What to produce: Each of the lines from the one that contains "ring dip: (144, 178)" to the end of the entries below should be output exactly.

Records provided:
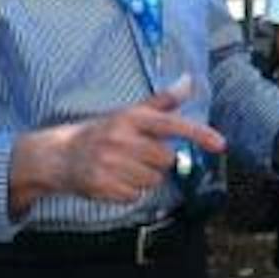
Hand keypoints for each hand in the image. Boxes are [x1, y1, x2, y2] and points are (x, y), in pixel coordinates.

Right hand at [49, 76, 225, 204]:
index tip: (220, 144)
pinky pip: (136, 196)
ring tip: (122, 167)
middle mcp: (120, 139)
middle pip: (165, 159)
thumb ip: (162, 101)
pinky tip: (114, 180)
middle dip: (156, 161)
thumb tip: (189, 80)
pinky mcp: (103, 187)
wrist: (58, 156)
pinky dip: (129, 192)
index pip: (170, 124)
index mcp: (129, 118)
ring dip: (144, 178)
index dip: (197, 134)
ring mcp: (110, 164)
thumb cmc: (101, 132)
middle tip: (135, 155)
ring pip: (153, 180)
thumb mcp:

Exercise result:
ring dip: (144, 178)
index dip: (197, 134)
ring mcp: (110, 164)
thumb cmc: (101, 132)
middle tip: (135, 155)
ring pip: (153, 180)
thumb mcp:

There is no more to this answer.